• [TASK GOAL] Can you edit the rows below so that every "Kastenwagen" reads "Wohnmobil", change nothing else, and give them back without the pictures?
*** Opening EXERCISE INPUT ***
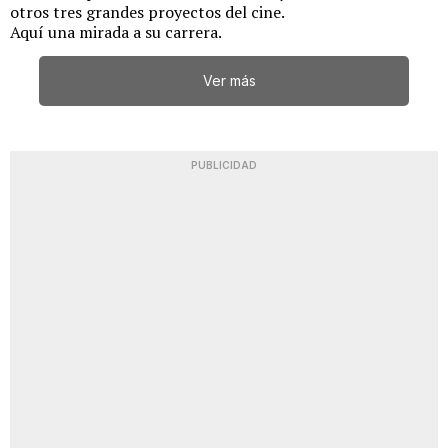
otros tres grandes proyectos del cine.
Aquí una mirada a su carrera.
Ver más
PUBLICIDAD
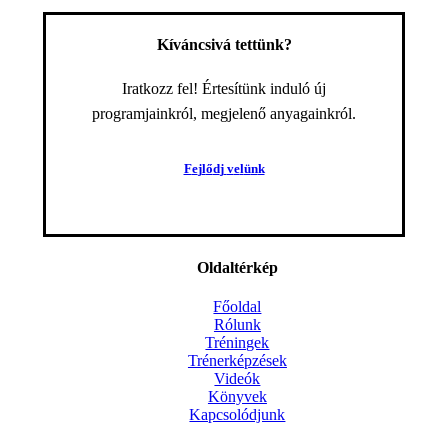
Kíváncsivá tettünk?
Iratkozz fel! Értesítünk induló új
programjainkról, megjelenő anyagainkról.
F
e
j
l
ő
d
j
v
e
l
ü
n
k
Oldaltérkép
Főoldal
Rólunk
Tréningek
Trénerképzések
Videók
Könyvek
Kapcsolódjunk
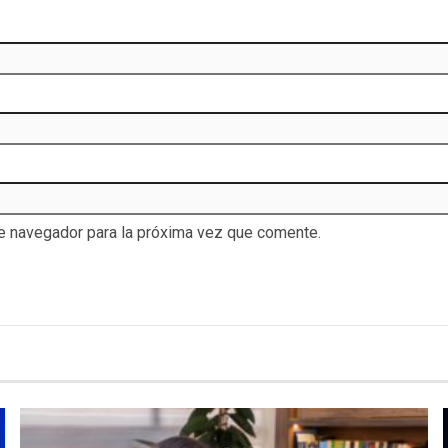
te navegador para la próxima vez que comente.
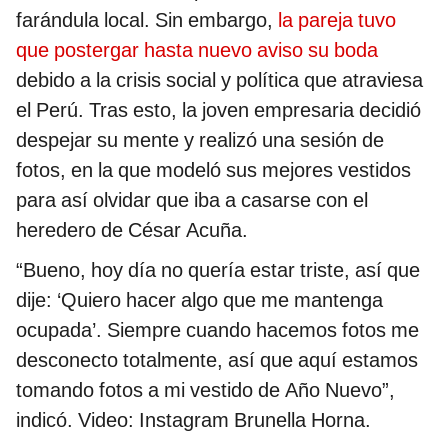
farándula local. Sin embargo,
la pareja tuvo
que postergar hasta nuevo aviso su boda
debido a la crisis social y política que atraviesa
el Perú. Tras esto, la joven empresaria decidió
despejar su mente y realizó una sesión de
fotos, en la que modeló sus mejores vestidos
para así olvidar que iba a casarse con el
heredero de César Acuña.
“Bueno, hoy día no quería estar triste, así que
dije: ‘Quiero hacer algo que me mantenga
ocupada’. Siempre cuando hacemos fotos me
desconecto totalmente, así que aquí estamos
tomando fotos a mi vestido de Año Nuevo”,
indicó. Video: Instagram Brunella Horna.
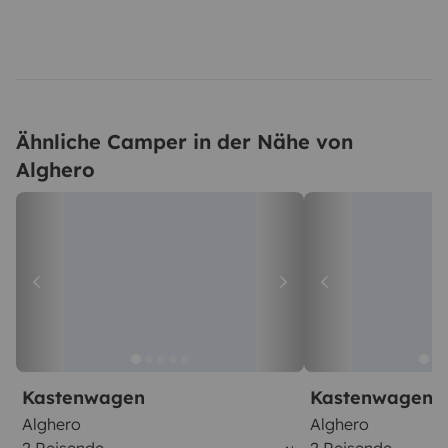
Ähnliche Camper in der Nähe von
Alghero
Kastenwagen
Kastenwagen
Alghero
Alghero
2 Reisende
2 Reisende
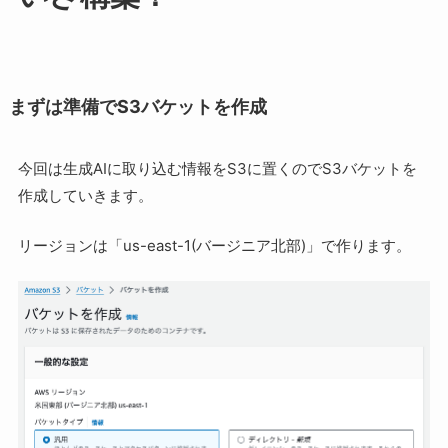
まずは準備でS3バケットを作成
今回は生成AIに取り込む情報をS3に置くのでS3バケットを
作成していきます。
リージョンは「us-east-1(バージニア北部)」で作ります。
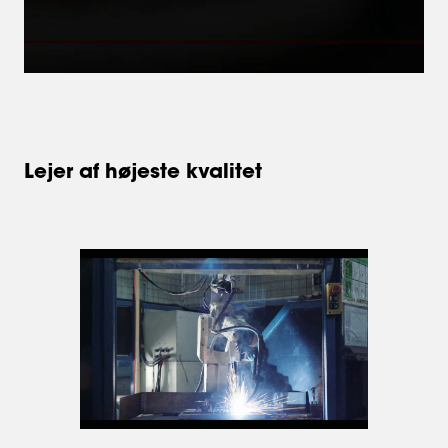
Lejer af højeste kvalitet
*** Closing EXERCISE INPUT ***
• [SOLUTION TO THE PROBLEM]
otros tres grandes proyectos del cine.
Aquí una mirada a su carrera.
Ver más
PUBLICIDAD
Kíváncsivá tettünk?
Iratkozz fel! Értesítünk induló új
programjainkról, megjelenő anyagainkról.
F
e
j
l
ő
d
j
v
e
l
ü
n
k
Oldaltérkép
Főoldal
Rólunk
Tréningek
Trénerképzések
Videók
Könyvek
Kapcsolódjunk
te navegador para la próxima vez que comente.
farándula local. Sin embargo,
la pareja tuvo
que postergar hasta nuevo aviso su boda
debido a la crisis social y política que atraviesa
el Perú. Tras esto, la joven empresaria decidió
despejar su mente y realizó una sesión de
fotos, en la que modeló sus mejores vestidos
para así olvidar que iba a casarse con el
heredero de César Acuña.
“Bueno, hoy día no quería estar triste, así que
dije: ‘Quiero hacer algo que me mantenga
ocupada’. Siempre cuando hacemos fotos me
desconecto totalmente, así que aquí estamos
tomando fotos a mi vestido de Año Nuevo”,
indicó. Video: Instagram Brunella Horna.
Ähnliche Camper in der Nähe von
Alghero
Wohnmobil
Wohnmobil
Alghero
Alghero
2 Reisende
2 Reisende
まずは準備でS3バケットを作成
今回は生成AIに取り込む情報をS3に置くのでS3バケットを
作成していきます。
リージョンは「us-east-1(バージニア北部)」で作ります。
Lejer af højeste kvalitet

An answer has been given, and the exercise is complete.